[Stored items]
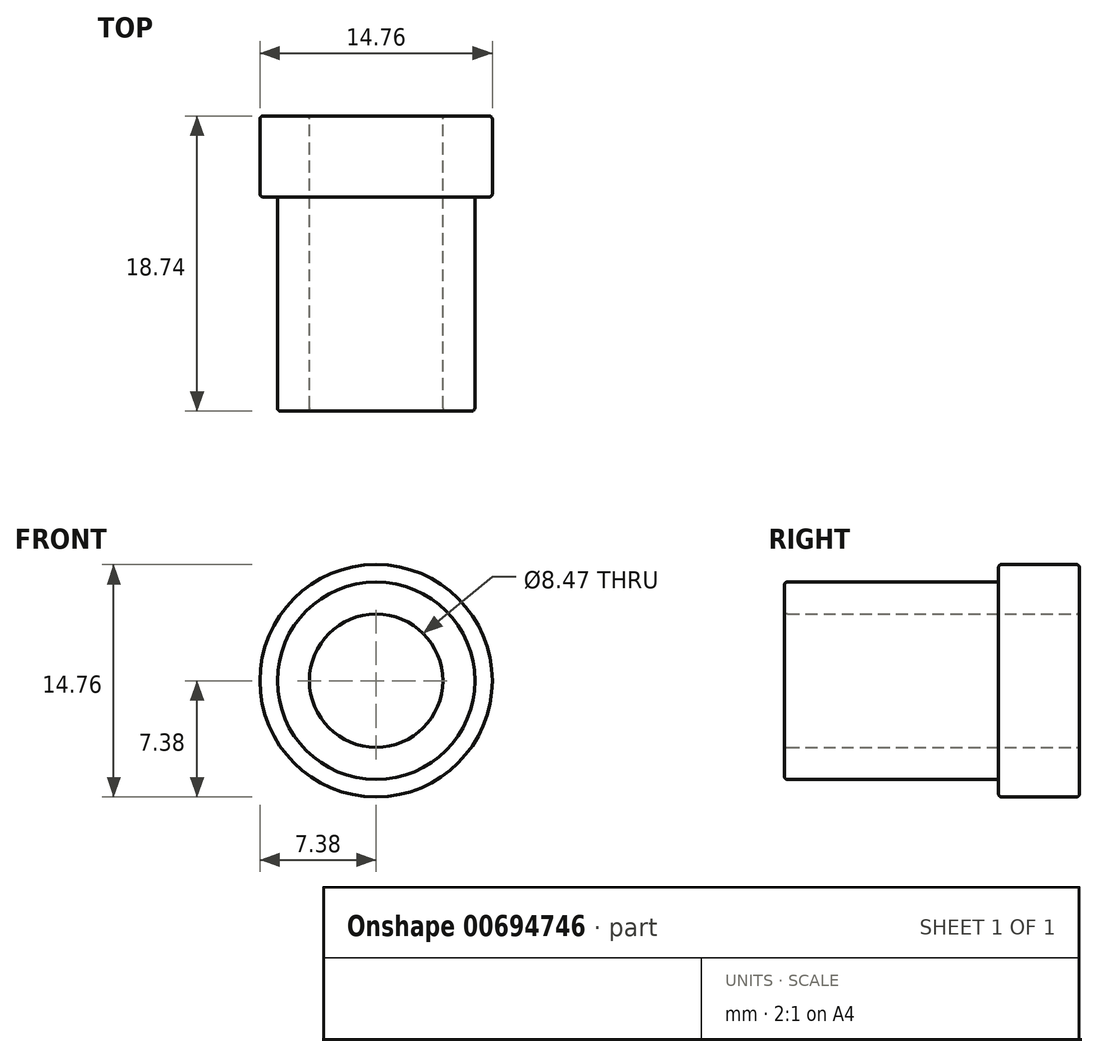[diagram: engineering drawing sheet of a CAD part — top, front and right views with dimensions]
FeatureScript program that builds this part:
annotation { "Feature Type Name" : "Feature", "Feature Type Description" : "" }
export const myFeature = defineFeature(function(context is Context, id is Id, definition is map)
    precondition{}
    {
        {
            var Q0;
            Q0=qCreatedBy(makeId("Front.planeOp"),FACE);
            var sketch = newSketch(context, id + "F0", { "sketchPlane" : qUnion([Q0])});
            skCircle(sketch, "E0", {"center": v(0, 0) * mm, "radius": 7.38 * mm});
            skCircle(sketch, "E1", {"center": v(0, 0) * mm, "radius": 4.24 * mm});
            skSolve(sketch);
        }
        {
            var Q0;
            Q0=makeQuery(id+"F0.imprint","IMPRINT",FACE,{"disambiguationData":[TD([[makeQuery(id+"F0.imprint","IMPRINT",EDGE,{"derivedFrom":sQuery(id+"F0.wireOp",EDGE,"E0")}),1.0]])]});
            extrude(context, id + "F1", {"entities" : qUnion([Q0]), "depth" : 5.14 * mm, "offsetDistance" : 25 * mm});
        }
        {
            var Q0;
            Q0=makeQuery(id+"F1.opExtrude","CAP_FACE",FACE,{"disambiguationData":[OSD([sQuery(id+"F0.wireOp",EDGE,"E0"),sQuery(id+"F0.wireOp",EDGE,"E1")])],"isStart":false});
            var sketch = newSketch(context, id + "F2", { "sketchPlane" : qUnion([Q0])});
            skCircle(sketch, "E2", {"center": v(0, 0) * mm, "radius": 4.24 * mm});
            skCircle(sketch, "E3", {"center": v(0, 0) * mm, "radius": 6.27 * mm});
            skSolve(sketch);
        }
        {
            var Q0;
            Q0=makeQuery(id+"F2.imprint","IMPRINT",FACE,{"disambiguationData":[TD([[makeQuery(id+"F2.imprint","IMPRINT",EDGE,{"derivedFrom":sQuery(id+"F2.wireOp",EDGE,"E2")}),-1.0]])]});
            extrude(context, id + "F3", {"entities" : qUnion([Q0]), "operationType" : NewBodyOperationType.ADD, "depth" : 13.6 * mm, "offsetDistance" : 25 * mm});
        }
        {
            var Q0;
            Q0=makeQuery(id+"F3.opExtrude","CAP_EDGE",EDGE,{"disambiguationData":[OSD([sQuery(id+"F2.wireOp",EDGE,"E3")])],"isStart":false});
            var Q1;
            Q1=makeQuery(id+"F1.opExtrude","CAP_EDGE",EDGE,{"disambiguationData":[OSD([sQuery(id+"F0.wireOp",EDGE,"E0")])],"isStart":false});
            var Q2;
            Q2=makeQuery(id+"F1.opExtrude","CAP_EDGE",EDGE,{"disambiguationData":[OSD([sQuery(id+"F0.wireOp",EDGE,"E0")])],"isStart":true});
            var Q3;
            Q3=makeQuery(id+"F3.opExtrude","CAP_EDGE",EDGE,{"disambiguationData":[OSD([sQuery(id+"F2.wireOp",EDGE,"E2")])],"isStart":false});
            var Q4;
            Q4=makeQuery(id+"F3.opExtrude","CAP_EDGE",EDGE,{"disambiguationData":[OSD([sQuery(id+"F2.wireOp",EDGE,"E3")])],"isStart":true});
            var Q5;
            Q5=makeQuery(id+"F1.opExtrude","CAP_EDGE",EDGE,{"disambiguationData":[OSD([sQuery(id+"F0.wireOp",EDGE,"E1")])],"isStart":true});
            fillet(context, id + "F4", {"entities" : qUnion([Q0, Q1, Q2, Q3, Q4, Q5]), "radius" : .2 * mm, "tangentPropagation" : true, "allowEdgeOverflow" : false});
        }
    });
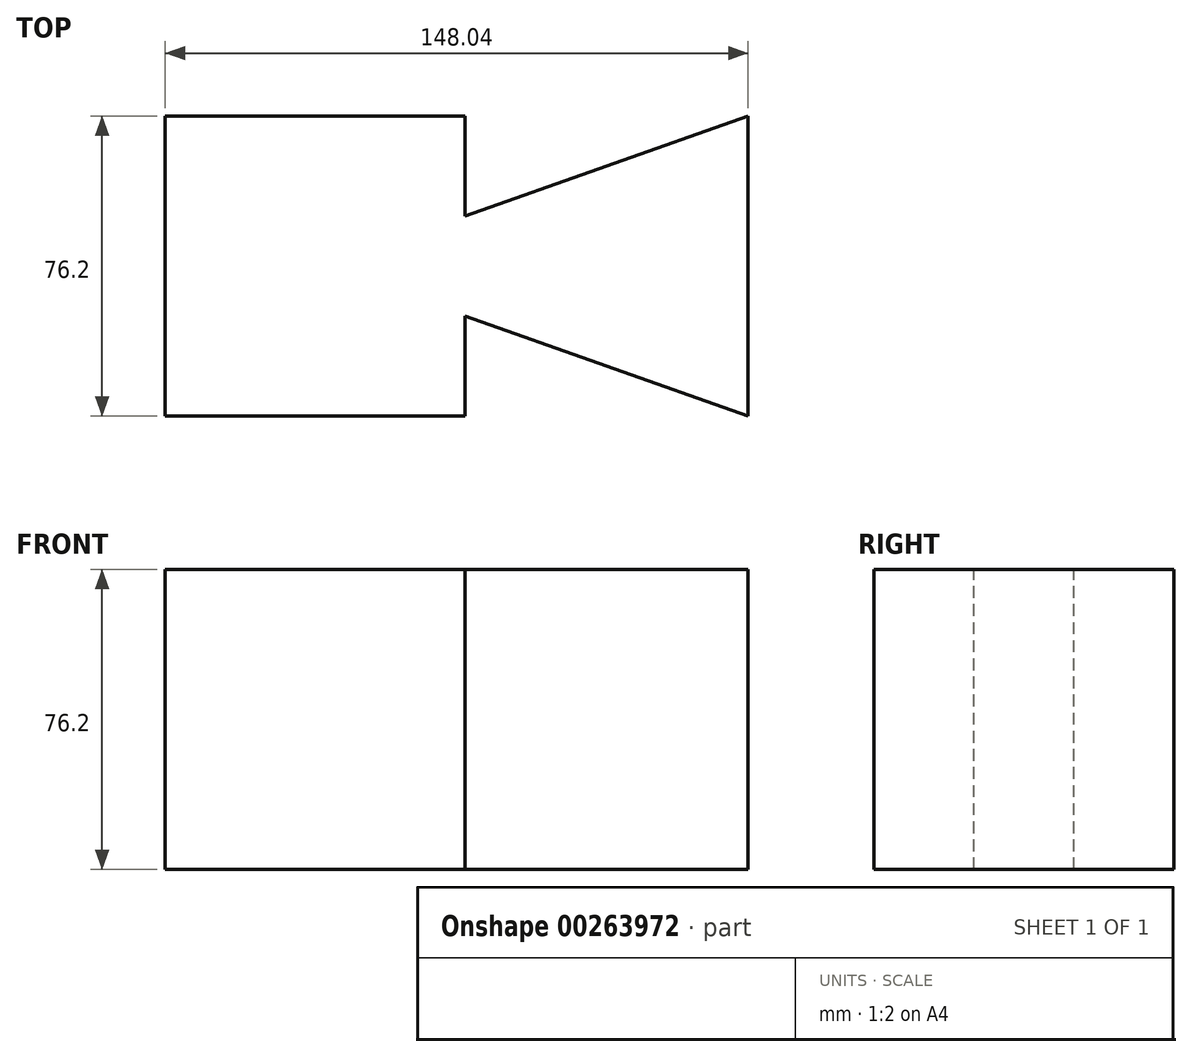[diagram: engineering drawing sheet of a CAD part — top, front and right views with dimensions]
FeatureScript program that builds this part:
annotation { "Feature Type Name" : "Feature", "Feature Type Description" : "" }
export const myFeature = defineFeature(function(context is Context, id is Id, definition is map)
    precondition{}
    {
        {
            var Q0;
            Q0=qCreatedBy(makeId("Top.planeOp"),FACE);
            var sketch = newSketch(context, id + "F0", { "sketchPlane" : qUnion([Q0])});
            skLineSegment(sketch, "E0", {"start": v(-76.2, 0) * mm, "end": v(-76.2, 76.2) * mm});
            skLineSegment(sketch, "E1", {"start": v(-76.2, 76.2) * mm, "end": v(0, 76.2) * mm});
            skLineSegment(sketch, "E2", {"start": v(0, 76.2) * mm, "end": v(0, 0) * mm});
            skLineSegment(sketch, "E3", {"start": v(0, 0) * mm, "end": v(-76.2, 0) * mm});
            skLineSegment(sketch, "E4", {"start": v(0, 76.2) * mm, "end": v(0, 50.8) * mm});
            skLineSegment(sketch, "E5", {"start": v(0, 0) * mm, "end": v(0, 25.4) * mm});
            skLineSegment(sketch, "E6", {"start": v(0, 25.4) * mm, "end": v(71.84, 0) * mm});
            skLineSegment(sketch, "E7", {"start": v(0, 50.8) * mm, "end": v(71.84, 76.2) * mm});
            skLineSegment(sketch, "E8", {"start": v(71.84, 76.2) * mm, "end": v(71.84, 0) * mm});
            skSolve(sketch);
        }
        {
            var Q0;
            Q0=makeQuery(id+"F0.imprint","IMPRINT",FACE,{"disambiguationData":[TD([[makeQuery(id+"F0.imprint","IMPRINT",EDGE,{"derivedFrom":sQuery(id+"F0.wireOp",EDGE,"E2")}),1.0]])]});
            var Q1;
            Q1 = qSketchRegion(id + "F0", true);
            extrude(context, id + "F1", {"entities" : qUnion([Q0, Q1]), "oppositeDirection" : true, "depth" : 76.2 * mm});
        }
    });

PROMPT >>
Find each line in the material above that contains the string "center", and copy those lines out in full.

REPLY >>
            skCircle(sketch, "E0", {"center": v(0, 0) * mm, "radius": 7.38 * mm});
            skCircle(sketch, "E1", {"center": v(0, 0) * mm, "radius": 4.24 * mm});
            skCircle(sketch, "E2", {"center": v(0, 0) * mm, "radius": 4.24 * mm});
            skCircle(sketch, "E3", {"center": v(0, 0) * mm, "radius": 6.27 * mm});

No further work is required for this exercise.